## INSTRUCTIONS FOR THE TASK:
The result should be the line with "depozite, hale industriale și instituții." followed by every remaining line of the entries, each reproduced exactly, with nothing else.

Start of SUPPLIED MATERIAL

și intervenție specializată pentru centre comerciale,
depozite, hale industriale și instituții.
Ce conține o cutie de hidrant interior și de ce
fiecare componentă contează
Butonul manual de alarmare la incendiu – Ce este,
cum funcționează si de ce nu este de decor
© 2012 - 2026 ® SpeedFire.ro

End of SUPPLIED MATERIAL

## SOLUTION TO THE PROBLEM:
depozite, hale industriale și instituții.
Ce conține o cutie de hidrant interior și de ce
fiecare componentă contează
Butonul manual de alarmare la incendiu – Ce este,
cum funcționează si de ce nu este de decor
© 2012 - 2026 ® SpeedFire.ro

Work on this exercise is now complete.